Michael Byron



Book of Horizons

 

Michael Byron has been writing piano music for over forty years, but if one were to lay side by side his modest, earliest efforts for solo piano ("Song of the Lifting Up of the Head," 1972) with the piece included here, one might be perplexed by the differences in scope, scale, material, complexity, and sheer technical demands. But the pieces have in common sensitivity for the sound of the piano; a sensibility of extended playing/listening; and an interest in repetition and change through gradual and seemingly clandestine processes that transform and extend what we hear. Both pieces, early and recent, create situations demanding a great deal of relaxed yet relentless concentration on the part of the performer as well as the listener.


The title track on this recording, written for and dedicated to Kubera, Byron’s Book of Horizons honors a special working relationship—now some fourteen or so years old—between this obsessive composer and this exacting performer. Their first collaboration on a solo work written especially for Kubera resulted in the expansive, three-movement piano solo called Dreamers of Pearl (recorded by Kubera for New World Records in 2008). Book of Horizons—"a complex work in structure and emotion," in the words of the composer—is written in the same relentless style, which Byron has described as a "long string of abstract counterpoint operations" in which the counterpoint is made up of largely asymmetrical figurations. About Book of Horizons, Kubera says it is just as challenging as the third movement of Dreamers of Pearl, arguably a giant among the most difficult music composed in the last half century. Kubera premiered the piece at Roulette in New York City on March 17, 2011. Each of the five movements of Book of Horizons is characterized by an evocative title, a personal dedication (four friends and Byron’s daughter), and a vivid tempo designation. The five movements, which alternate between agitation and tranquility, are: 1. "Unknown Americas," for Peter Garland (madly); 2. "Porcelain Nights," for David Mahler (unhurried); 3. "Like the Eyes of the Bride," for Amy Beal (with abandon); 4. "A World Full of Hope," for Katherine Elizabeth Byron (luxurious . . . full, deeply resonant throughout); 5. "Appearances and Architraves," for Larry Polansky (uncompromising).

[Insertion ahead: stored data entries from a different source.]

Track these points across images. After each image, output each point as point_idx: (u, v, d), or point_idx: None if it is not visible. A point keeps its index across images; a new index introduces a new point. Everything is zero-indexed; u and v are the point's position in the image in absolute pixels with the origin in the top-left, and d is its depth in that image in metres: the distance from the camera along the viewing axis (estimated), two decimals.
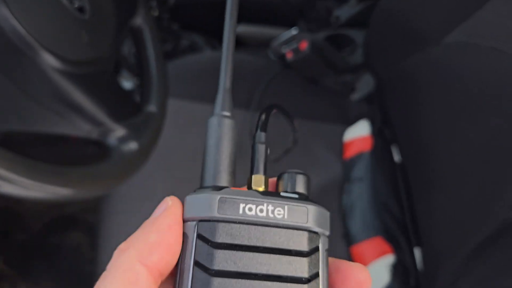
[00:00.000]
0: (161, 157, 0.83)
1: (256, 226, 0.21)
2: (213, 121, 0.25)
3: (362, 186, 0.86)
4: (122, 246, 0.22)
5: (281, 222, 0.22)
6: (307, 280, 0.21)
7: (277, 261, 0.21)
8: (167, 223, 0.21)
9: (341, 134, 0.97)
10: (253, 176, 0.24)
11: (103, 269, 0.22)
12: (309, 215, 0.22)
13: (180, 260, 0.21)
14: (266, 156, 0.25)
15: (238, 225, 0.21)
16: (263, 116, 0.27)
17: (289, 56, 0.94)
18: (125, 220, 0.78)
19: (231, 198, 0.22)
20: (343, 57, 1.00)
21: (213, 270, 0.20)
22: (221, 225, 0.21)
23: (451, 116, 0.73)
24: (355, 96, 1.02)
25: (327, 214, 0.24)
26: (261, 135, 0.26)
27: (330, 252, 0.68)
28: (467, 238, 0.66)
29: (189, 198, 0.22)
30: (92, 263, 1.12)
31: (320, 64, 0.95)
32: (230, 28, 0.27)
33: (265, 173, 0.24)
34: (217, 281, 0.20)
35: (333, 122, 0.99)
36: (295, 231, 0.22)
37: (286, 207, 0.22)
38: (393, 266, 0.79)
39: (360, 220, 0.84)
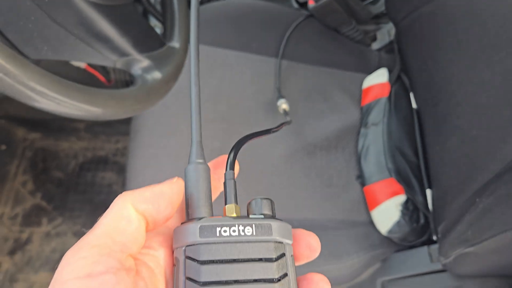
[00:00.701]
0: (185, 98, 0.88)
1: (231, 243, 0.27)
2: (190, 168, 0.30)
3: (378, 130, 0.89)
4: (121, 194, 0.27)
5: (251, 238, 0.27)
6: (278, 280, 0.27)
7: (251, 268, 0.26)
8: (161, 189, 0.28)
9: (360, 82, 0.99)
10: (226, 206, 0.30)
11: None
12: (273, 229, 0.27)
13: (174, 278, 0.27)
14: (235, 189, 0.30)
15: (217, 245, 0.26)
16: (231, 156, 0.32)
17: (311, 2, 0.95)
18: (151, 160, 0.84)
19: (209, 225, 0.27)
20: (365, 6, 1.00)
21: (201, 281, 0.26)
22: (203, 246, 0.26)
23: (468, 58, 0.73)
24: (376, 45, 1.03)
25: (289, 227, 0.29)
26: (230, 173, 0.31)
27: (345, 192, 0.73)
28: (476, 176, 0.68)
29: (176, 229, 0.28)
30: None
31: (342, 12, 0.96)
32: (195, 85, 0.33)
33: (236, 203, 0.30)
34: None
35: (353, 70, 1.00)
36: (263, 243, 0.27)
37: (253, 225, 0.27)
38: (404, 205, 0.82)
39: (374, 162, 0.87)
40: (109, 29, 0.55)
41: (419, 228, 0.82)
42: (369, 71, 0.99)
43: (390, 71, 0.95)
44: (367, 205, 0.87)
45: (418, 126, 0.89)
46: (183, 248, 0.27)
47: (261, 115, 0.91)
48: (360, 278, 0.85)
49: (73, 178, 1.23)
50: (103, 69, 1.11)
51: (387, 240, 0.84)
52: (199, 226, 0.27)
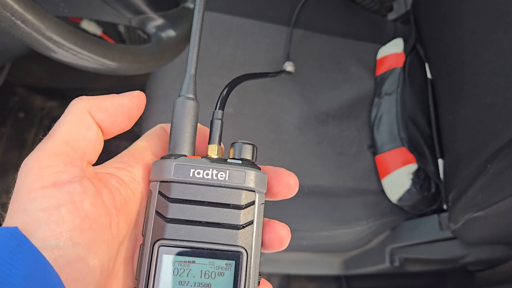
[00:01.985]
0: (199, 64, 0.88)
1: (202, 186, 0.28)
2: (179, 101, 0.30)
3: (391, 100, 0.88)
4: (77, 99, 0.27)
5: (223, 183, 0.28)
6: (242, 227, 0.28)
7: (217, 212, 0.28)
8: (120, 101, 0.28)
9: (375, 52, 0.98)
10: (208, 146, 0.30)
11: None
12: (247, 177, 0.28)
13: (146, 210, 0.28)
14: (221, 129, 0.30)
15: (188, 185, 0.27)
16: (224, 94, 0.32)
17: None
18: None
19: (184, 164, 0.27)
20: None
21: (168, 218, 0.27)
22: (175, 185, 0.27)
23: (486, 27, 0.72)
24: (392, 15, 1.02)
25: (264, 176, 0.29)
26: (218, 113, 0.31)
27: (356, 161, 0.74)
28: (488, 143, 0.68)
29: (154, 164, 0.28)
30: None
31: None
32: (198, 17, 0.32)
33: (219, 143, 0.30)
34: (170, 226, 0.27)
35: (368, 40, 1.00)
36: (234, 189, 0.28)
37: (227, 171, 0.28)
38: (415, 174, 0.82)
39: (386, 131, 0.87)
40: None
41: (430, 196, 0.82)
42: (384, 41, 0.98)
43: (405, 42, 0.94)
44: (378, 174, 0.87)
45: (432, 96, 0.88)
46: (158, 183, 0.28)
47: (274, 83, 0.91)
48: (370, 245, 0.86)
49: None
50: (119, 37, 1.12)
51: (397, 208, 0.85)
52: (174, 164, 0.27)
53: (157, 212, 0.27)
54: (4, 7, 0.41)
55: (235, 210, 0.28)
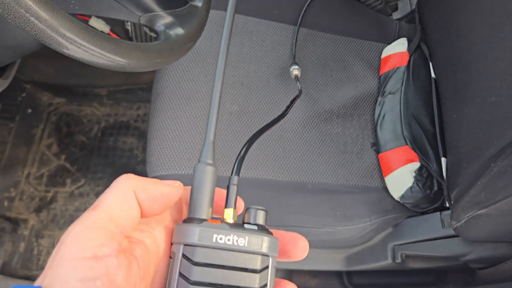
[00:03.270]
0: (205, 63, 0.89)
1: (224, 251, 0.30)
2: (199, 167, 0.32)
3: (395, 99, 0.89)
4: (123, 176, 0.29)
5: (242, 249, 0.30)
6: None
7: (237, 276, 0.30)
8: (163, 190, 0.30)
9: (379, 51, 0.99)
10: (225, 210, 0.32)
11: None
12: (263, 243, 0.30)
13: (169, 271, 0.30)
14: (236, 194, 0.33)
15: (211, 250, 0.30)
16: (240, 157, 0.35)
17: None
18: (171, 123, 0.86)
19: (208, 229, 0.30)
20: None
21: (192, 280, 0.29)
22: (199, 249, 0.29)
23: (491, 25, 0.73)
24: (396, 14, 1.02)
25: (277, 241, 0.32)
26: (234, 178, 0.33)
27: (359, 159, 0.75)
28: (492, 142, 0.69)
29: (177, 227, 0.31)
30: (143, 163, 1.24)
31: None
32: (218, 84, 0.35)
33: (234, 208, 0.32)
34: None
35: (372, 39, 1.00)
36: (252, 254, 0.30)
37: (246, 237, 0.30)
38: (418, 172, 0.83)
39: (390, 130, 0.88)
40: None
41: (432, 195, 0.83)
42: (389, 41, 0.99)
43: (409, 41, 0.95)
44: (381, 172, 0.88)
45: (435, 95, 0.89)
46: (181, 246, 0.30)
47: (278, 82, 0.92)
48: (372, 241, 0.87)
49: (95, 142, 1.27)
50: (126, 36, 1.14)
51: (399, 205, 0.86)
52: (199, 229, 0.30)
53: (180, 274, 0.29)
54: (18, 4, 0.42)
55: (252, 274, 0.30)
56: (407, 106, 0.88)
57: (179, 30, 0.61)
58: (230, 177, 0.33)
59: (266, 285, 0.30)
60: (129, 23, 1.09)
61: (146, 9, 0.60)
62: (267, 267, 0.30)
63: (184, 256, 0.29)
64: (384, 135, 0.88)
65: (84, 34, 0.48)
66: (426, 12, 0.94)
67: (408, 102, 0.88)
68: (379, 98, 0.92)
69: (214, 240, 0.29)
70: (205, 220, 0.31)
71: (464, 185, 0.74)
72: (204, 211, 0.31)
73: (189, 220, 0.31)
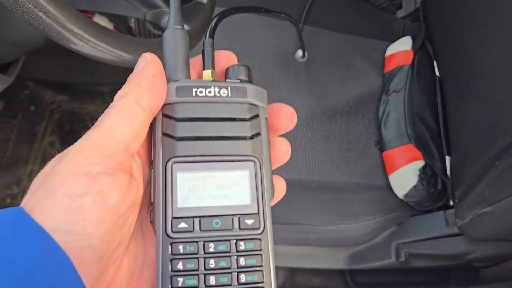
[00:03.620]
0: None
1: (207, 103, 0.28)
2: (167, 33, 0.30)
3: (399, 97, 0.89)
4: (121, 92, 0.27)
5: (226, 99, 0.28)
6: (250, 138, 0.28)
7: (225, 126, 0.28)
8: (151, 73, 0.27)
9: (384, 49, 0.99)
10: (203, 72, 0.30)
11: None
12: (248, 92, 0.28)
13: (152, 135, 0.28)
14: (213, 56, 0.30)
15: (192, 104, 0.28)
16: (213, 24, 0.33)
17: None
18: None
19: (185, 85, 0.28)
20: None
21: (177, 137, 0.27)
22: (179, 105, 0.28)
23: (496, 23, 0.73)
24: (401, 13, 1.02)
25: (264, 91, 0.30)
26: (209, 41, 0.31)
27: (363, 157, 0.75)
28: (496, 140, 0.69)
29: None
30: None
31: None
32: None
33: (213, 69, 0.30)
34: (180, 143, 0.27)
35: (376, 38, 1.00)
36: (238, 104, 0.28)
37: (229, 87, 0.28)
38: (422, 170, 0.83)
39: (394, 128, 0.88)
40: None
41: (436, 193, 0.83)
42: (393, 39, 0.99)
43: (414, 39, 0.95)
44: (384, 171, 0.88)
45: (440, 93, 0.89)
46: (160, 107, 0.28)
47: (283, 78, 0.92)
48: (375, 240, 0.87)
49: None
50: (130, 33, 1.14)
51: (403, 204, 0.85)
52: (175, 86, 0.28)
53: (164, 134, 0.27)
54: None
55: (242, 123, 0.28)
56: (412, 104, 0.88)
57: (184, 27, 0.61)
58: (204, 41, 0.31)
59: (259, 133, 0.28)
60: (132, 20, 1.09)
61: (152, 5, 0.60)
62: (257, 116, 0.28)
63: (164, 115, 0.27)
64: (388, 133, 0.88)
65: (91, 29, 0.48)
66: (430, 10, 0.94)
67: (413, 101, 0.88)
68: (383, 97, 0.92)
69: (194, 94, 0.28)
70: (182, 79, 0.28)
71: (468, 183, 0.74)
72: (179, 74, 0.29)
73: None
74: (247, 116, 0.28)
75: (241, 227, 0.27)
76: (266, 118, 0.29)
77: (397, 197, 0.86)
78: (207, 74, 0.30)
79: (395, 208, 0.85)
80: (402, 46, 0.94)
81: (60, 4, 0.44)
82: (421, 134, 0.86)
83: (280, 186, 0.31)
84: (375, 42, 0.99)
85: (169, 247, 0.26)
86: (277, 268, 0.98)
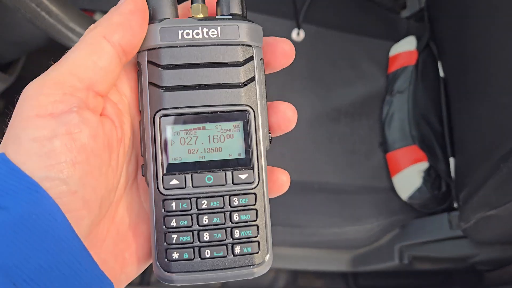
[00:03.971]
0: None
1: (194, 47, 0.25)
2: None
3: (403, 98, 0.88)
4: (91, 26, 0.25)
5: (216, 41, 0.26)
6: (244, 84, 0.26)
7: (216, 73, 0.26)
8: (129, 9, 0.25)
9: (388, 50, 0.98)
10: (192, 6, 0.27)
11: None
12: (241, 31, 0.26)
13: (138, 83, 0.26)
14: None
15: (179, 48, 0.25)
16: None
17: None
18: None
19: (170, 27, 0.25)
20: None
21: (164, 86, 0.25)
22: (164, 50, 0.25)
23: (503, 24, 0.72)
24: (405, 13, 1.02)
25: (259, 28, 0.27)
26: None
27: (367, 159, 0.74)
28: (502, 143, 0.68)
29: None
30: None
31: None
32: None
33: (203, 2, 0.27)
34: (167, 94, 0.25)
35: (380, 38, 0.99)
36: (229, 46, 0.26)
37: (219, 27, 0.26)
38: (426, 172, 0.82)
39: (398, 129, 0.87)
40: None
41: (440, 195, 0.82)
42: (397, 39, 0.98)
43: (418, 40, 0.94)
44: (388, 172, 0.88)
45: (444, 94, 0.88)
46: (145, 52, 0.26)
47: (286, 78, 0.91)
48: (379, 242, 0.86)
49: None
50: None
51: (407, 206, 0.85)
52: (159, 28, 0.25)
53: (150, 83, 0.26)
54: None
55: (234, 68, 0.26)
56: (416, 105, 0.87)
57: None
58: None
59: (253, 78, 0.26)
60: None
61: None
62: (251, 58, 0.26)
63: (150, 62, 0.26)
64: (392, 134, 0.87)
65: None
66: (435, 10, 0.93)
67: (417, 101, 0.87)
68: (387, 97, 0.91)
69: (179, 37, 0.25)
70: (168, 18, 0.26)
71: (473, 185, 0.73)
72: (166, 10, 0.26)
73: (149, 23, 0.26)
74: (240, 59, 0.26)
75: (235, 181, 0.26)
76: (261, 59, 0.27)
77: (400, 199, 0.85)
78: (196, 8, 0.27)
79: (399, 210, 0.84)
80: (406, 46, 0.94)
81: (62, 3, 0.44)
82: (426, 135, 0.85)
83: (284, 180, 0.29)
84: (379, 42, 0.99)
85: (162, 203, 0.25)
86: (279, 271, 0.98)
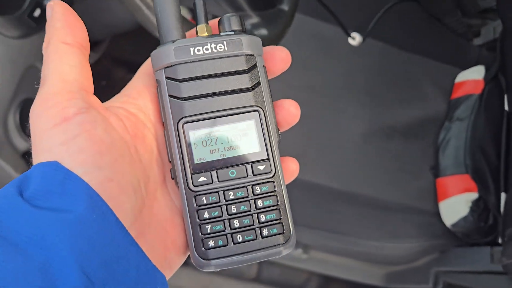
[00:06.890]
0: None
1: (205, 61, 0.29)
2: None
3: (462, 126, 0.88)
4: (44, 45, 0.28)
5: (223, 54, 0.29)
6: (252, 88, 0.30)
7: (226, 81, 0.29)
8: (60, 13, 0.27)
9: (454, 75, 0.97)
10: (197, 27, 0.31)
11: None
12: (244, 43, 0.29)
13: (159, 98, 0.30)
14: (205, 9, 0.31)
15: (192, 63, 0.29)
16: None
17: None
18: None
19: (183, 46, 0.29)
20: None
21: (183, 97, 0.29)
22: (180, 66, 0.29)
23: None
24: (478, 41, 1.01)
25: (258, 40, 0.31)
26: None
27: (416, 180, 0.76)
28: None
29: (153, 53, 0.30)
30: None
31: (449, 1, 0.95)
32: None
33: (206, 23, 0.31)
34: (187, 103, 0.29)
35: (447, 62, 0.99)
36: (235, 57, 0.29)
37: (224, 42, 0.29)
38: (475, 203, 0.82)
39: (452, 156, 0.87)
40: None
41: (486, 228, 0.82)
42: (464, 65, 0.97)
43: (487, 69, 0.93)
44: (435, 197, 0.88)
45: (506, 129, 0.87)
46: (163, 70, 0.29)
47: (344, 91, 0.93)
48: (416, 263, 0.87)
49: None
50: None
51: (449, 233, 0.85)
52: (173, 47, 0.29)
53: (171, 96, 0.29)
54: None
55: (241, 75, 0.29)
56: (474, 135, 0.86)
57: (263, 31, 0.64)
58: None
59: (259, 83, 0.30)
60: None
61: (238, 8, 0.63)
62: (255, 66, 0.30)
63: (168, 78, 0.29)
64: (445, 160, 0.87)
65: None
66: (509, 42, 0.92)
67: (476, 131, 0.87)
68: (446, 123, 0.91)
69: (192, 54, 0.29)
70: (178, 40, 0.29)
71: None
72: (173, 32, 0.29)
73: (162, 44, 0.30)
74: (245, 68, 0.30)
75: (255, 173, 0.29)
76: (263, 66, 0.31)
77: (444, 225, 0.85)
78: (201, 29, 0.30)
79: (441, 235, 0.84)
80: (474, 75, 0.93)
81: None
82: (480, 166, 0.85)
83: (294, 168, 0.32)
84: (446, 67, 0.98)
85: (193, 199, 0.29)
86: (312, 274, 1.00)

Much of the work’s texture could be stylistically characterized as Baroque, given the perpetual motion and the mostly dry two-voice polyphonic layering, some of it distortedly imitative. The progression of events in the third movement evokes the impression that the fluttering melodic figures, the emphatic chords, and the arpeggiated grace notes are all different expressions of the same "obsessive image" (in the composer’s words). Careful listeners will confront the mystery and constancy of Byron’s obsessive image through the work’s thematic characters, the gestural languages they speak, the rhythmic puzzles they solve, and the harmonic landscapes they negotiate—and which they eventually conquer, as the breathtaking finale seems to imply. Though these pieces sound entirely unpredictable, they are actually "airtight" and "unforgiving in structure," as Byron admits, yet also written with great clarity. Mostly modal pitch relationships and asymmetrical temporal ones alike are relentlessly rigorous. For the persevering analyst, a complex solar system is in operation here; but for the average listener, an emphatically passionate confession reveals itself from beginning to end.